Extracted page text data

──────

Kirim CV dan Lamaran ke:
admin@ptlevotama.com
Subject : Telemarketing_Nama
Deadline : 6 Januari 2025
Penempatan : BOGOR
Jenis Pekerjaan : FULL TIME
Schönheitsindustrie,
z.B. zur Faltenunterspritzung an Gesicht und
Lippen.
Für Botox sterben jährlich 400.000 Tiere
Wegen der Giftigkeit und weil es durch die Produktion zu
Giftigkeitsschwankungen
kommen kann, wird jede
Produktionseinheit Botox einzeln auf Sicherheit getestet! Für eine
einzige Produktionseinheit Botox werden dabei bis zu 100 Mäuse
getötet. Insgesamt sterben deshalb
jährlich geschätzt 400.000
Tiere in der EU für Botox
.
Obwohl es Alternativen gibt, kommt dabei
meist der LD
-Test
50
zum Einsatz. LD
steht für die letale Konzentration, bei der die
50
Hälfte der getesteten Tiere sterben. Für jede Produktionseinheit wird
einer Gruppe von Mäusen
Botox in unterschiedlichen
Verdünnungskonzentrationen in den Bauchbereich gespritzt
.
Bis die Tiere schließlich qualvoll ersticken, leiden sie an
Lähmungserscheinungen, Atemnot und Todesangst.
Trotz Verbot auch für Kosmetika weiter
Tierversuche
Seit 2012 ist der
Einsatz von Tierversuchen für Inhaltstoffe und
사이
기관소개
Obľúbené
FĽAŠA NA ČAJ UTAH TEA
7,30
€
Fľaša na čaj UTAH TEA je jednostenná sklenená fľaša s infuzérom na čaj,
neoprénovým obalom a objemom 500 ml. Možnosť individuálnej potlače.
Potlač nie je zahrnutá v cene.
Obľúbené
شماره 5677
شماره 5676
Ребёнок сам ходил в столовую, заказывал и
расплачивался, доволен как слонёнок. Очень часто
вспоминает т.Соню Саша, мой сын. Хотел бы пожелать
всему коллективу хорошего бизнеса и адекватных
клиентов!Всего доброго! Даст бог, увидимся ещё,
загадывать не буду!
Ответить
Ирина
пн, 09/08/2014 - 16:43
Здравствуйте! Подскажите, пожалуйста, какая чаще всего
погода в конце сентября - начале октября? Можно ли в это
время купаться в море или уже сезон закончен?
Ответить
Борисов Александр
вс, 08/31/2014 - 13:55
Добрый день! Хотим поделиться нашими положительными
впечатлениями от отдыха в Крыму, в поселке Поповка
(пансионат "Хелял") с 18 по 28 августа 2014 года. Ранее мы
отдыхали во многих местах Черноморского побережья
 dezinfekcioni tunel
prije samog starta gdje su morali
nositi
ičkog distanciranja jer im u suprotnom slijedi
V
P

──────

Convert every line of the material into a JSON array of strings, one string per line, leaving out blank lines.

** Solution **
[
  "Kirim CV dan Lamaran ke:",
  "admin@ptlevotama.com",
  "Subject : Telemarketing_Nama",
  "Deadline : 6 Januari 2025",
  "Penempatan : BOGOR",
  "Jenis Pekerjaan : FULL TIME",
  "Schönheitsindustrie,",
  "z.B. zur Faltenunterspritzung an Gesicht und",
  "Lippen.",
  "Für Botox sterben jährlich 400.000 Tiere",
  "Wegen der Giftigkeit und weil es durch die Produktion zu",
  "Giftigkeitsschwankungen",
  "kommen kann, wird jede",
  "Produktionseinheit Botox einzeln auf Sicherheit getestet! Für eine",
  "einzige Produktionseinheit Botox werden dabei bis zu 100 Mäuse",
  "getötet. Insgesamt sterben deshalb",
  "jährlich geschätzt 400.000",
  "Tiere in der EU für Botox",
  ".",
  "Obwohl es Alternativen gibt, kommt dabei",
  "meist der LD",
  "-Test",
  "50",
  "zum Einsatz. LD",
  "steht für die letale Konzentration, bei der die",
  "50",
  "Hälfte der getesteten Tiere sterben. Für jede Produktionseinheit wird",
  "einer Gruppe von Mäusen",
  "Botox in unterschiedlichen",
  "Verdünnungskonzentrationen in den Bauchbereich gespritzt",
  ".",
  "Bis die Tiere schließlich qualvoll ersticken, leiden sie an",
  "Lähmungserscheinungen, Atemnot und Todesangst.",
  "Trotz Verbot auch für Kosmetika weiter",
  "Tierversuche",
  "Seit 2012 ist der",
  "Einsatz von Tierversuchen für Inhaltstoffe und",
  "사이",
  "기관소개",
  "Obľúbené",
  "FĽAŠA NA ČAJ UTAH TEA",
  "7,30",
  "€",
  "Fľaša na čaj UTAH TEA je jednostenná sklenená fľaša s infuzérom na čaj,",
  "neoprénovým obalom a objemom 500 ml. Možnosť individuálnej potlače.",
  "Potlač nie je zahrnutá v cene.",
  "Obľúbené",
  "شماره 5677",
  "شماره 5676",
  "Ребёнок сам ходил в столовую, заказывал и",
  "расплачивался, доволен как слонёнок. Очень часто",
  "вспоминает т.Соню Саша, мой сын. Хотел бы пожелать",
  "всему коллективу хорошего бизнеса и адекватных",
  "клиентов!Всего доброго! Даст бог, увидимся ещё,",
  "загадывать не буду!",
  "Ответить",
  "Ирина",
  "пн, 09/08/2014 - 16:43",
  "Здравствуйте! Подскажите, пожалуйста, какая чаще всего",
  "погода в конце сентября - начале октября? Можно ли в это",
  "время купаться в море или уже сезон закончен?",
  "Ответить",
  "Борисов Александр",
  "вс, 08/31/2014 - 13:55",
  "Добрый день! Хотим поделиться нашими положительными",
  "впечатлениями от отдыха в Крыму, в поселке Поповка",
  "(пансионат \"Хелял\") с 18 по 28 августа 2014 года. Ранее мы",
  "отдыхали во многих местах Черноморского побережья",
  " dezinfekcioni tunel",
  "prije samog starta gdje su morali",
  "nositi",
  "ičkog distanciranja jer im u suprotnom slijedi",
  "V",
  "P"
]